Quando se ataca o direito legal à interrupção da gravidez no Brasil, condena-se sobretudo mulheres pobres. E crianças... As ricas pegam aviões, viajam para a Europa e fazem aborto nos países onde isso é legal. Passeiam bastante e voltam para seu país. Poucos ficam sabendo. É justo que quem quiser possa interromper uma gravidez indesejada em casos de grave risco de vida, feto anencéfalo ou estupro. E deveria ser crime falsos moralistas investirem contra essas pessoas ou seus responsáveis, como é feito hoje.

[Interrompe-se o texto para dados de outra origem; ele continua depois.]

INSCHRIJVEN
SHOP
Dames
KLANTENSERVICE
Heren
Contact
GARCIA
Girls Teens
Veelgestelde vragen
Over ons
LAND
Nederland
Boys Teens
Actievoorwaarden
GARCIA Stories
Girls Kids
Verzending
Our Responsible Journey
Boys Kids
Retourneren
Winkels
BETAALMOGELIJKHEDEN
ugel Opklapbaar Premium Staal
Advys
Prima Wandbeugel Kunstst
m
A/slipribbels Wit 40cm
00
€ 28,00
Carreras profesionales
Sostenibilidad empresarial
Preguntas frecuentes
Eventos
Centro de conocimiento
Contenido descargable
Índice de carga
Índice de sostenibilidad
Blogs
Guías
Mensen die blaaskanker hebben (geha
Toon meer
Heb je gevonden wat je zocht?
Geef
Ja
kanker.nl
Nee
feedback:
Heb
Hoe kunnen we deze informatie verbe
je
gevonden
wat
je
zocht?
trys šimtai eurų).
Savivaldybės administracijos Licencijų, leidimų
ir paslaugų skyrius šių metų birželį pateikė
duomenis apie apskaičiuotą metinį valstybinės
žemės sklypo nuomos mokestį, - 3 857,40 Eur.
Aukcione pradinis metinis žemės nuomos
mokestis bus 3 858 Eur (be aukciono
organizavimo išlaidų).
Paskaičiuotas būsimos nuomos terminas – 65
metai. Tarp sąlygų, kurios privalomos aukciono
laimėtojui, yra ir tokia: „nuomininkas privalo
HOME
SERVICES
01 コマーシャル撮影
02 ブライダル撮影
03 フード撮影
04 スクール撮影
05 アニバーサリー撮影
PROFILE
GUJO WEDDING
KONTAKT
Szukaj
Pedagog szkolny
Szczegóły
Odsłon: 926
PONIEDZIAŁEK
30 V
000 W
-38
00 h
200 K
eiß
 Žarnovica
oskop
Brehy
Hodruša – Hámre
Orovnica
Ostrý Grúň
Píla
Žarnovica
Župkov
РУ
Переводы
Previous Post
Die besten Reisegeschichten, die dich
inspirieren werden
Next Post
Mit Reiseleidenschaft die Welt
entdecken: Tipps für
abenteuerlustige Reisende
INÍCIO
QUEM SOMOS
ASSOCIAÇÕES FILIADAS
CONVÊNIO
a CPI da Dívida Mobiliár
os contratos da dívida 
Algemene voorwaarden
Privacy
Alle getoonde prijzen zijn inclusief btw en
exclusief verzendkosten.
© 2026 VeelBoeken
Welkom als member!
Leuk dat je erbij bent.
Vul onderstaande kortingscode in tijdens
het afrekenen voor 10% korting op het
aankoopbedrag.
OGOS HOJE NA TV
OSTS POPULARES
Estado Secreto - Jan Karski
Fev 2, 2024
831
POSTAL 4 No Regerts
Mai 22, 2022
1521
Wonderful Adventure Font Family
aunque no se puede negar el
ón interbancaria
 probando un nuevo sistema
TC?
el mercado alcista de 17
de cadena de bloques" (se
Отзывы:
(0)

Também peca a igreja quando demoniza crianças, adolescentes e adultas que estão diante desse dilema. Refiro-me especificamente à Igreja Católica, que faria um bem imenso se não continuasse a classificar como pecado o uso de métodos anticoncepcionais entre as mulheres. Elas podem e devem usá-los para não colocar no mundo pequeninos condenados à fome e à falta de instrução num país onde a miséria não é considerada crime por esse bando de anencéfalos morais levados a Brasília pelo reacionarismo brasileiro.     

Um comentário:

Anônimo disse...

Desta vez você se superou, quando aborda dois temas atuais e de certa forma interligados: pessoas inescrupulosas decidem temas delicados e tão sofridos para a sociedade.
Com o exemplo vivenciado pelo autor o texto foi ainda mais …. desgraçadamente enriquecedor.